On Tue, Feb 04, 2020 at 11:54:02AM -0500, Alex Kogan wrote:
> > On Feb 3, 2020, at 10:47 AM, Waiman Long <longman@xxxxxxxxxx> wrote:
> >
> > On 2/3/20 10:28 AM, Peter Zijlstra wrote:
> >> On Mon, Feb 03, 2020 at 09:59:12AM -0500, Waiman Long wrote:
> >>> On 2/3/20 8:45 AM, Peter Zijlstra wrote:
> >>>> Presumably you have a workload where CNA is actually a win? That is,
> >>>> what inspired you to go down this road? Which actual kernel lock is so
> >>>> contended on NUMA machines that we need to do this?

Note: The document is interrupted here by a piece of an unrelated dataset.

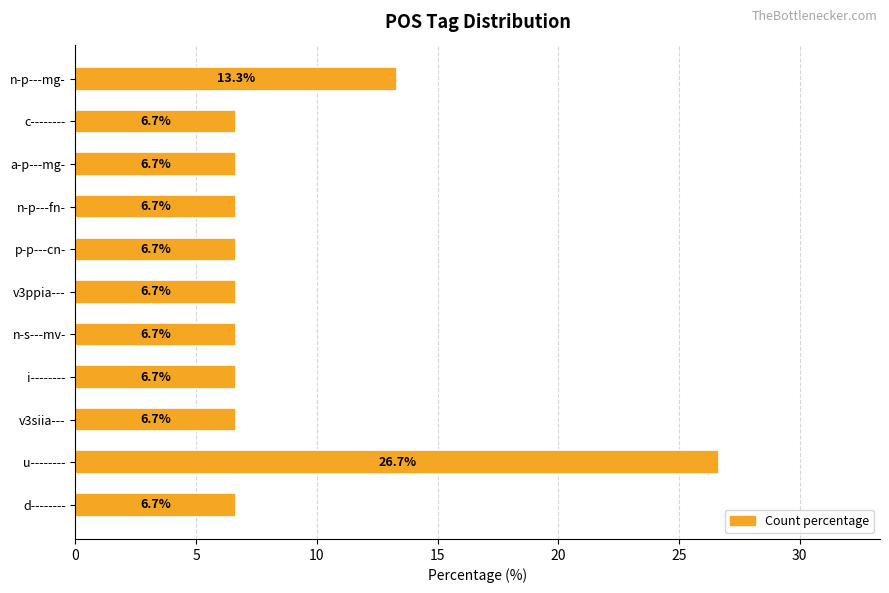

What is the difference between the maximum and minimum values?

20.0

> There are quite a few actually. files_struct.file_lock, file_lock_context.flc_lock
> and lockref.lock are some concrete examples that get very hot in will-it-scale
> benchmarks.

Right, that's all a variant of banging on the same resources across
nodes. I'm not sure there's anything fundamental we can fix there.

> And then there are spinlocks in __futex_data.queues,
> which get hot when applications have contended (pthread) locks â
> LevelDB is an example.

A numa aware rework of futexes has been on the todo list for years :/

> Our initial motivation was based on an observation that kernel qspinlock is not
> NUMA-aware. So what, you may ask. Much like people realized in the past that
> global spinning is bad for performance, and they switched from ticket lock to
> locks with local spinning (e.g., MCS), I think everyone would agree these days that
> bouncing a lock (and cache lines in general) across numa nodes is similarly bad.
> And as CNA demonstrates, we are easily leaving 2-3x speedups on the table by
> doing just that with the current qspinlock.

Actual benchmarks with performance numbers are required. It helps
motivate the patches as well as gives reviewers clues on how to
reproduce / inspect the claims made.